_Text passage_
Question

solve and check:
\\(\frac{1}{x + 3} = \frac{x + 10}{x - 2}\\)
from least to greatest, the solutions are \\(x = \square\\) and \\(x = \square\\).

Explanation:

Step1: Cross-multiply to eliminate fractions

$$1 \cdot (x-2) = (x+10) \cdot (x+3)$$

Step2: Expand both sides

$$x - 2 = x^2 + 13x + 30$$

Step3: Rearrange to quadratic form

$$x^2 + 12x + 32 = 0$$

Step4: Factor the quadratic

$$(x+4)(x+8) = 0$$

Step5: Solve for x

Set each factor to 0:
$x+4=0 \implies x=-4$
$x+8=0 \implies x=-8$

Step6: Check for extraneous solutions

For $x=-4$:
Left side: $\frac{1}{-4+3}=-1$
Right side: $\frac{-4+10}{-4-2}=\frac{6}{-6}=-1$, valid.
For $x=-8$:
Left side: $\frac{1}{-8+3}=-\frac{1}{5}$
Right side: $\frac{-8+10}{-8-2}=\frac{2}{-10}=-\frac{1}{5}$, valid.

Answer:

From least to greatest, the solutions are $x = -8$ and $x = -4$.

_Data excerpts_
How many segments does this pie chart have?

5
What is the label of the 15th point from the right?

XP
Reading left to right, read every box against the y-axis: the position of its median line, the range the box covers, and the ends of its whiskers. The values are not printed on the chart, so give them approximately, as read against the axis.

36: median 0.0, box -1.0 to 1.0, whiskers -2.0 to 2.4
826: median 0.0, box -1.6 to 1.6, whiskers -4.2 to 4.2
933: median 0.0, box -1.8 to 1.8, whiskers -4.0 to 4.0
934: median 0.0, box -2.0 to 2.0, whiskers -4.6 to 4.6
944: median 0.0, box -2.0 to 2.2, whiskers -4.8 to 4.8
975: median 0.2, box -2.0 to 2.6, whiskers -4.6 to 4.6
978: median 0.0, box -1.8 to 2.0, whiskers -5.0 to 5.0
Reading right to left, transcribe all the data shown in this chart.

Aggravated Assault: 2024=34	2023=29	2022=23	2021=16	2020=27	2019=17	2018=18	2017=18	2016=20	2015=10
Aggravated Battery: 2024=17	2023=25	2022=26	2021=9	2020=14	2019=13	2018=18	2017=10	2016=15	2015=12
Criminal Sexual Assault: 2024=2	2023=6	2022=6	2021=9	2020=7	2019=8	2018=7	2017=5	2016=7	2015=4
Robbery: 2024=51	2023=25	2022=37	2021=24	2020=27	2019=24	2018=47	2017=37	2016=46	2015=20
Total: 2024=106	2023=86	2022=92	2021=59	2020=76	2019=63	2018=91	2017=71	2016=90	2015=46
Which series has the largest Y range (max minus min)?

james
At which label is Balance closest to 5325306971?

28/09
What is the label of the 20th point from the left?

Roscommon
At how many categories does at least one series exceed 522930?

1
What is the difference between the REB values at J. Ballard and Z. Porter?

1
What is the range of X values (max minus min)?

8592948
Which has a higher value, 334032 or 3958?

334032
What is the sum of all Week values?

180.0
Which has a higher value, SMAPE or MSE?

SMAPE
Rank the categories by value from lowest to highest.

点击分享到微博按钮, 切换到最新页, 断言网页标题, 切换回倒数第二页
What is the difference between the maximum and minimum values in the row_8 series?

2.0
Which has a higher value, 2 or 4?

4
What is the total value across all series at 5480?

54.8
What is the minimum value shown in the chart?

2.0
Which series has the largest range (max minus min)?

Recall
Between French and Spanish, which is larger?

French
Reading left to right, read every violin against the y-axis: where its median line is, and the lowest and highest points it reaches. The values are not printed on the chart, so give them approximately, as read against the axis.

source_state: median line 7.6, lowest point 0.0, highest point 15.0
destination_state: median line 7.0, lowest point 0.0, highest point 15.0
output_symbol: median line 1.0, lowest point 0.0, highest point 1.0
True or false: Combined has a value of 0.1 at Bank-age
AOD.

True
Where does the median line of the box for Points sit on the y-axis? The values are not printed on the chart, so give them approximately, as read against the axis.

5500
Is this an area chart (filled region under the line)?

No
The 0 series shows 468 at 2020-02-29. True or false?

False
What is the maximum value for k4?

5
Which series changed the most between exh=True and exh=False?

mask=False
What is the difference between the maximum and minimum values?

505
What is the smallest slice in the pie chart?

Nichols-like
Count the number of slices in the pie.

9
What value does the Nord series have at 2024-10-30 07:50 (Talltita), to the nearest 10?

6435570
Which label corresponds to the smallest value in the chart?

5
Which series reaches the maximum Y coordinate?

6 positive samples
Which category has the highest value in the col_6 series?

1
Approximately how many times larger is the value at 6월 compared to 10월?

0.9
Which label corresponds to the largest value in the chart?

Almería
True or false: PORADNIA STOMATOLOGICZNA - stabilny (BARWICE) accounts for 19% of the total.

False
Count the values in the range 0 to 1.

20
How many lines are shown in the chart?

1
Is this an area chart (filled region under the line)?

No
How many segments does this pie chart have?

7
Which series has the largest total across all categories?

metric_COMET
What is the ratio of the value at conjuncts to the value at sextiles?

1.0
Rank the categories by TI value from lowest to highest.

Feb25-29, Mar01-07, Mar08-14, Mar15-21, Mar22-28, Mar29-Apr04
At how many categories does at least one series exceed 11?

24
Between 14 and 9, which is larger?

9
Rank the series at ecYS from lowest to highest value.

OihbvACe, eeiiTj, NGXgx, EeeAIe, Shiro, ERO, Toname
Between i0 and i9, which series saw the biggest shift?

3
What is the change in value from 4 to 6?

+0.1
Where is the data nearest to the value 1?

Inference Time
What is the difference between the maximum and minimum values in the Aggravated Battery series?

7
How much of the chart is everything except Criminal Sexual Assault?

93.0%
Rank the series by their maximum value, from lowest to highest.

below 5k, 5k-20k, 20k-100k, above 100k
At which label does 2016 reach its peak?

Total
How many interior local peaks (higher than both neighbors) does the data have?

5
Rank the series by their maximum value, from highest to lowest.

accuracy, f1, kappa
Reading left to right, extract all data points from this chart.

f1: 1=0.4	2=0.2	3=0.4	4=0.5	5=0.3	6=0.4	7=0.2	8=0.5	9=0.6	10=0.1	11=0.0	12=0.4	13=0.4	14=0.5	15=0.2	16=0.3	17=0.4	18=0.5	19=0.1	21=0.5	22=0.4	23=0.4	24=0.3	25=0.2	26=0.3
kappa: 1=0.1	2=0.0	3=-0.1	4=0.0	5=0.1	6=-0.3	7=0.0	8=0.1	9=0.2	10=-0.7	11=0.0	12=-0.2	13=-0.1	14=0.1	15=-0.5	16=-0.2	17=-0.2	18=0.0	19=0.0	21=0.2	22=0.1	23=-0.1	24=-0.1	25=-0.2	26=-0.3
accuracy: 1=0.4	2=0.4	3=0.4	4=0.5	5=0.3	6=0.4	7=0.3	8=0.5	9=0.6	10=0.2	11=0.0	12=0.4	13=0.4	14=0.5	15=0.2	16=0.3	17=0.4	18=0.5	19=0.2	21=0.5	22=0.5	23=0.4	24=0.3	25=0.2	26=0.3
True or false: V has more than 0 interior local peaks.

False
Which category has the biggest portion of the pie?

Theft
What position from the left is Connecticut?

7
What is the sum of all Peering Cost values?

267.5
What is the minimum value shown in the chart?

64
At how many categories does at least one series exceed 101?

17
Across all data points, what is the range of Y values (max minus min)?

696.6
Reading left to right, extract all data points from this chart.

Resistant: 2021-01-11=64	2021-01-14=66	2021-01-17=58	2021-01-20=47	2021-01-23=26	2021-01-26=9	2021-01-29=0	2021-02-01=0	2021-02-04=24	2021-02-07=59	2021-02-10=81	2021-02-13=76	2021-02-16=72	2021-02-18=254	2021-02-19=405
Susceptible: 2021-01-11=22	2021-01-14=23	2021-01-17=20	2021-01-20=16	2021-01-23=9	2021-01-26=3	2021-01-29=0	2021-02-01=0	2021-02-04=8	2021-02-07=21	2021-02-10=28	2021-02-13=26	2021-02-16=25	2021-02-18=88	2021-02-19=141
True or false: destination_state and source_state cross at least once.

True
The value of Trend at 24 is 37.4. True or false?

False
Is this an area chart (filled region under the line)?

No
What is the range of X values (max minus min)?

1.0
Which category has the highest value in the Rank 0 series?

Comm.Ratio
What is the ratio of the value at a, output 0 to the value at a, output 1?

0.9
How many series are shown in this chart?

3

_What the task asks_
Reproduce the stretch of the rational-equation solution above from "Step6: Check for" through "and $x = -4$.", keeping every character unchanged.

_Exercise response_
Step6: Check for extraneous solutions

For $x=-4$:
Left side: $\frac{1}{-4+3}=-1$
Right side: $\frac{-4+10}{-4-2}=\frac{6}{-6}=-1$, valid.
For $x=-8$:
Left side: $\frac{1}{-8+3}=-\frac{1}{5}$
Right side: $\frac{-8+10}{-8-2}=\frac{2}{-10}=-\frac{1}{5}$, valid.

Answer:

From least to greatest, the solutions are $x = -8$ and $x = -4$.